Ces tablettes sont, paraît-il, écologiques parce qu'elles évitent l'abattage d'arbres pour fabriquer du papier. C'est un fait indéniable, le papier est issu du bois donc des forêts. Mais d'où provient donc l'énergie nécessaire au fonctionnement de la tablette ? Je n'ai encore jamais vu un tel gadget muni de panneaux solaires, encore qu'il faudrait discuter du rendement total du panneau solaire, construction et destruction comprises. Combien de livres peut-on lire avec un tel engin avant qu'il ne tombe en panne ? Combien de jeux de piles ou d'accumulateurs aura-t-il consommé ? On ne parle jamais du taux de panne de ces bidules ni de leur consommation, encore moins des lunettes de leurs sympathisants. Personnellement, je n'ai encore jamais vu un livre, même très ancien, tomber en panne. J'entends déjà les esprits forts me signaler qu'ils peuvent être dévorés par les vers. Peut-être, mais l'électronique n'aime pas l'humidité non plus et si elle n'est pas dévorée par les vers, elle s'oxyde et moisit, ce qui fait qu'au final, le résultat est le même.

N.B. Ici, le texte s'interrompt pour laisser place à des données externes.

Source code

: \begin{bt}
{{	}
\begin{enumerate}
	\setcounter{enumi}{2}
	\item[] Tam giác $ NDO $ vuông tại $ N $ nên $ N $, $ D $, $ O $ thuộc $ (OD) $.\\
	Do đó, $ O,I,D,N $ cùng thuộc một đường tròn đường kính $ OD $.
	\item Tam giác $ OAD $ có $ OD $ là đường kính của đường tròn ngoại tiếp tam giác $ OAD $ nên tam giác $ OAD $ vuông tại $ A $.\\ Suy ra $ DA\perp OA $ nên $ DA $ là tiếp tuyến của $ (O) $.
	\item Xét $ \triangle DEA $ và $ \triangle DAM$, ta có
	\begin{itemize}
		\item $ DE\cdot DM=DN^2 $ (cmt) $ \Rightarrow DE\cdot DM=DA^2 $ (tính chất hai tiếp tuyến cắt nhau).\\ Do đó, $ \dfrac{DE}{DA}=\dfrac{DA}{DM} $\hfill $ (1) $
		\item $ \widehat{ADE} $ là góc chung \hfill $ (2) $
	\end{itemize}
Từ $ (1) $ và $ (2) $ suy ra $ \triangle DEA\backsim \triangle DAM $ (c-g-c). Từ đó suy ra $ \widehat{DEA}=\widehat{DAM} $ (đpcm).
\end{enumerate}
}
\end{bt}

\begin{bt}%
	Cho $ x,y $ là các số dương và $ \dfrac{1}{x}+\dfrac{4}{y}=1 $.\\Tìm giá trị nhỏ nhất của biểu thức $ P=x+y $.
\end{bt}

Par ailleurs, l'argument du nombre d'arbres abattus me semble particulièrement spécieux. Je reçois des volumes énormes de publicité dans mes boîtes aux lettres, que ce soit à Paris ou au fin fond de la campagne, et j'aimerais savoir, au regard de la consommation de livres moyenne annuelle par habitant, quelle fraction de la consommation annuelle de papier la publicité utilise. Je ne sais pas pourquoi, mais j'ai l'impression que cette fraction n'est pas vraiment négligeable. Les mêmes esprits forts me diront que la publicité est faite sur du papier recyclé. Certes, mais je les mets au défi de reconnaître un papier recyclé correctement d'un papier neuf.
Les marchands de soupe à la tête desquels se situe Apple, la petite pomme qui fabriquerait des machines à laver si le fait d'avoir une pomme sur une machine à laver faisait vendre, et qui essaient de nous refiler malgré nous ces tablettes électroniques indispensables nous affirment péremptoirement que le livre est mort, déjà enterré et que pour être un homme moderne, il faut absolument avoir une tablette tactile pour lire. Je n'ai pas encore vu le faire-part annonçant la mort du livre.
Et si je n'en veux pas, de ces trucs électroniques ? Et si j'étais un fétichiste maniaque et tellement pervers qui collectionnait les bouquins ? J'aurais l'air bête avec des disques durs sur mes étagères ou des cartes mémoires qui ne seront peut-être pas compatibles avec la prochaine tablette parce qu'il faut bien faire marcher le commerce. Avec des livres contre les murs, on peut isoler phoniquement et thermiquement un appartement. Je ne sais pas si vous avez déjà essayé d'isoler un appartement avec des cartes mémoire… Je vois d'ici le tableau.
Sérieusement, arrivez-vous à imaginer les bibliothèques et les librairies d'un monde où la tablette électronique a remplacé le livre ? La relation avec un livre est charnelle — je vous ai déjà dit que j'étais pervers — : l'odeur du papier et de l'encre, le toucher du vélin et de la reliure ne sont pas étrangers à l'amour des livres. Je n'ai encore jamais vu quelqu'un sentir une tablette ou en caresser une et je crois que le jour où je verrai ça, je désespérerai encore plus de mes frères humains.
Ah! Comme quoi, mes mètres linéaires de livres ont du bon! Si je comprends bien, j’ai l’autorisation de les garder et même de les accroître pour mieux isoler les murs?